_What to work on:_ Lines in the listing that hold the string "down" need to be tallied, and the total given alone.

_Dataset records:_
--
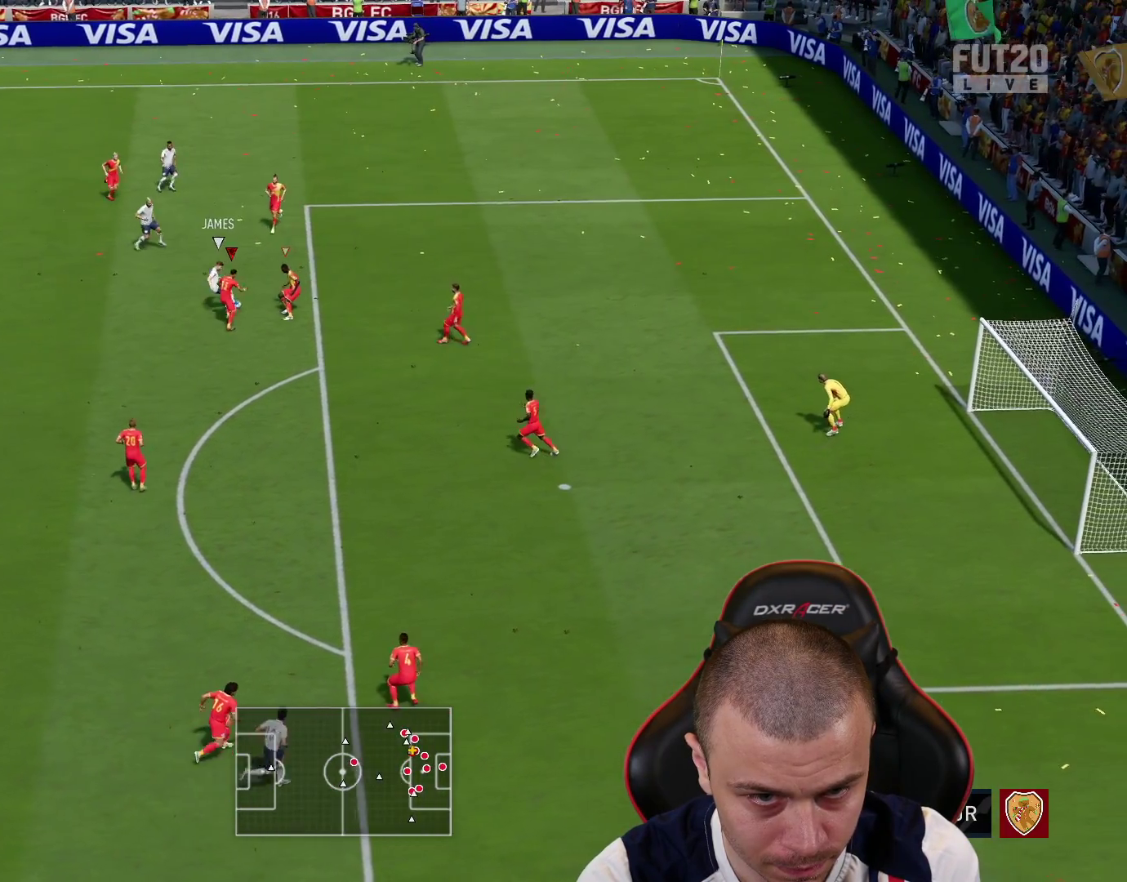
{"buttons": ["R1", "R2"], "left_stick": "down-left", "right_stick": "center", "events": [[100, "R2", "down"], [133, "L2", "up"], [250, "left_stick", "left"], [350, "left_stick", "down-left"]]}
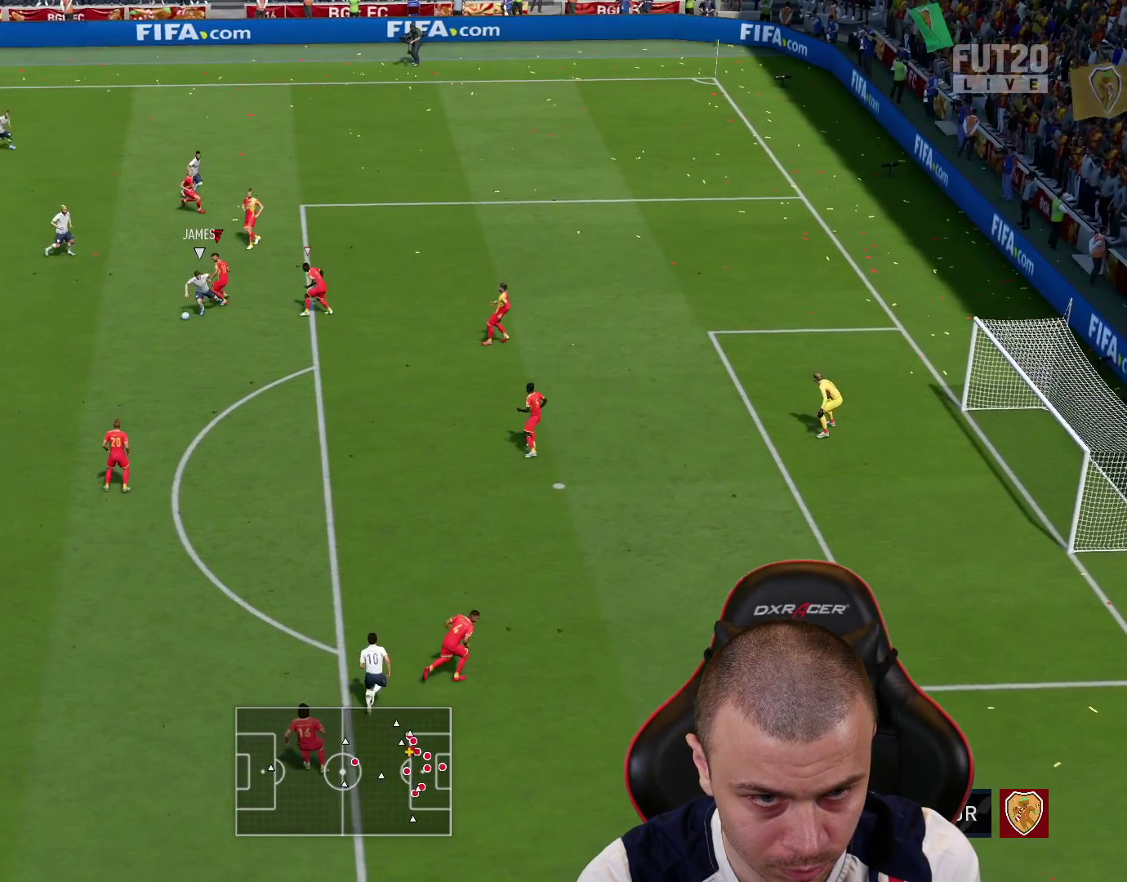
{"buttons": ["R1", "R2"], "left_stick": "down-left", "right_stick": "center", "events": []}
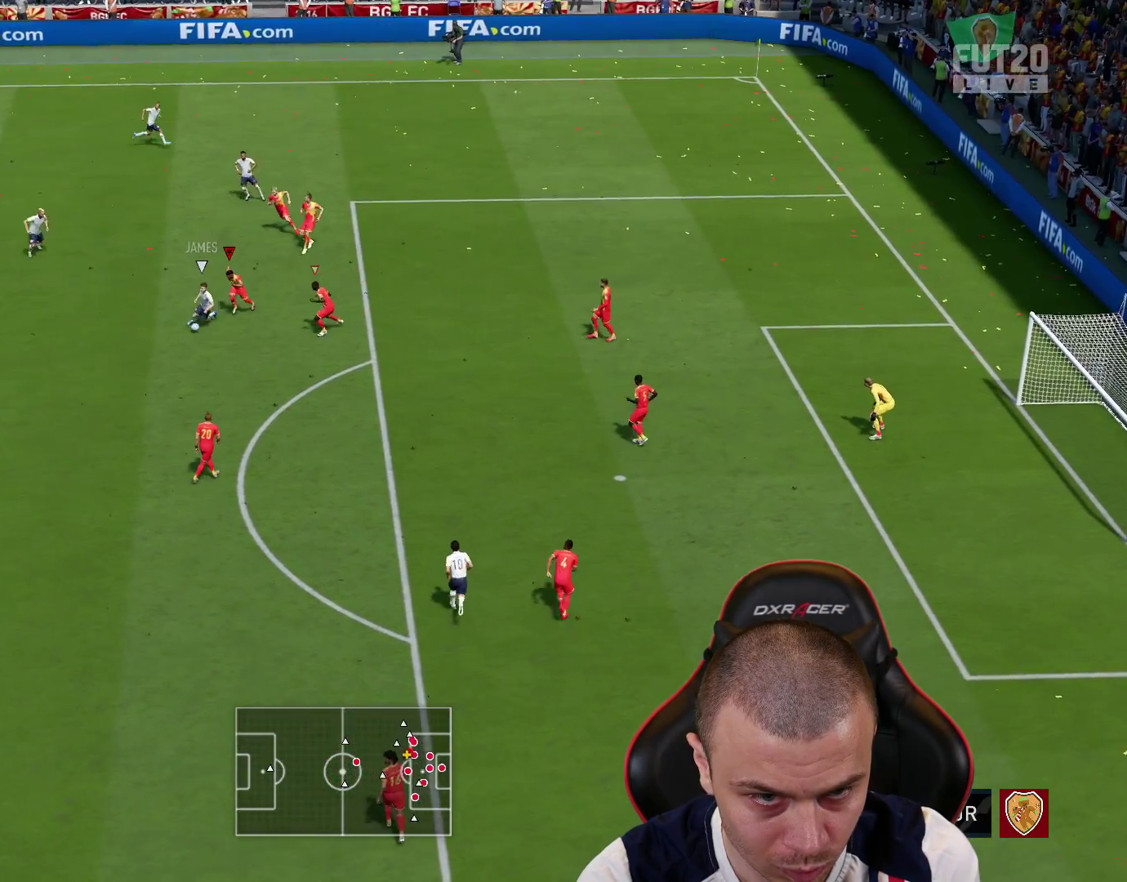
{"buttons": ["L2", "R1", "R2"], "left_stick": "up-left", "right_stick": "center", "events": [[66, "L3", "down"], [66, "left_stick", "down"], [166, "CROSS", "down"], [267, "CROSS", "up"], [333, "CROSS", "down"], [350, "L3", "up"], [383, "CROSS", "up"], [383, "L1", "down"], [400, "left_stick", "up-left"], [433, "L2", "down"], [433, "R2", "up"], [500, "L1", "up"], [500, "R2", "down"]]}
--
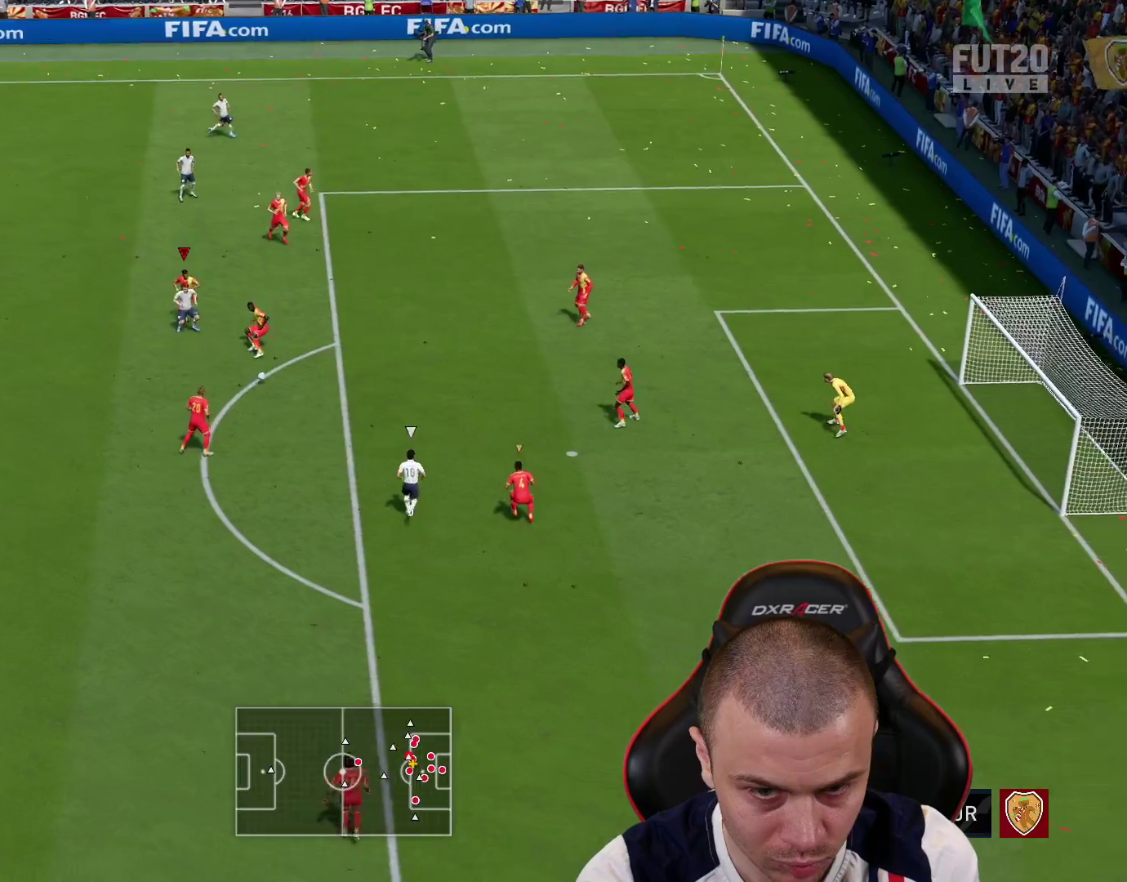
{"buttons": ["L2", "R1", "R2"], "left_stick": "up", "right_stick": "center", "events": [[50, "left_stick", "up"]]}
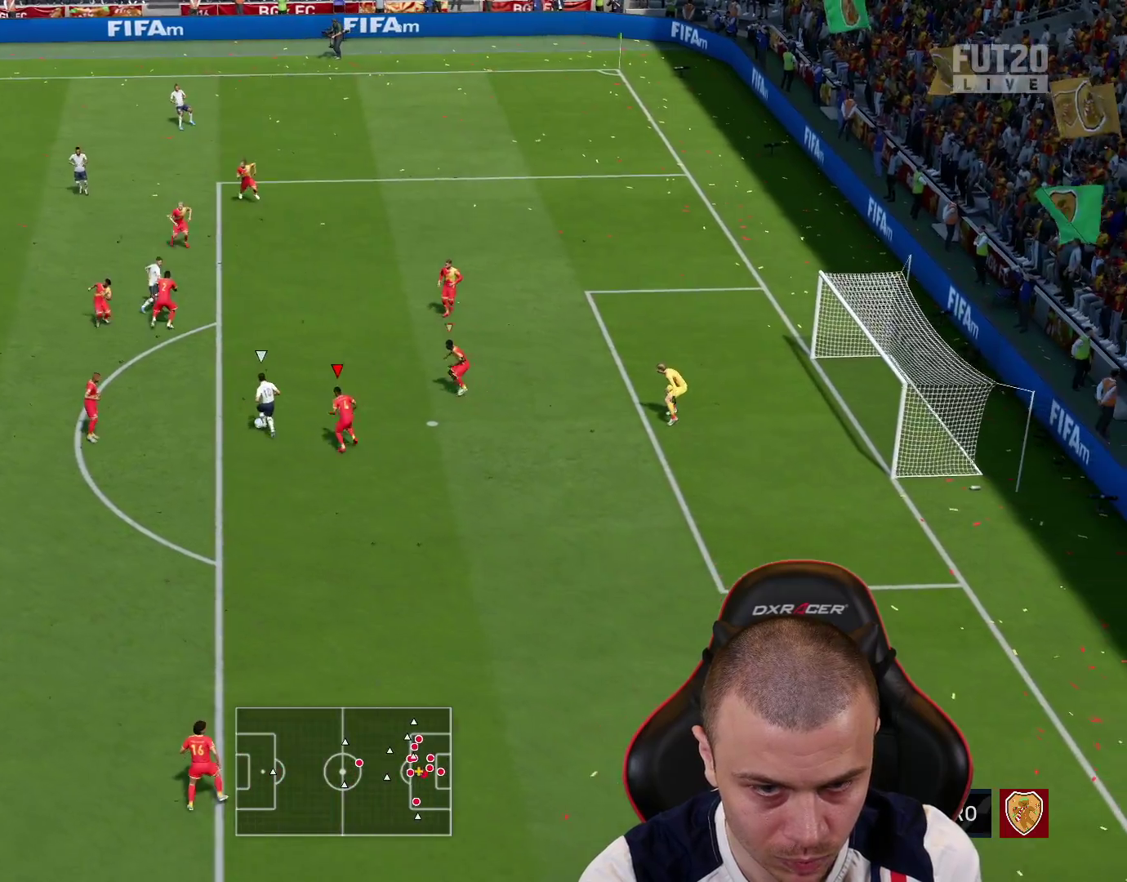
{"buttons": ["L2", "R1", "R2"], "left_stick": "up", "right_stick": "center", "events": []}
--
_Written answer:_ 3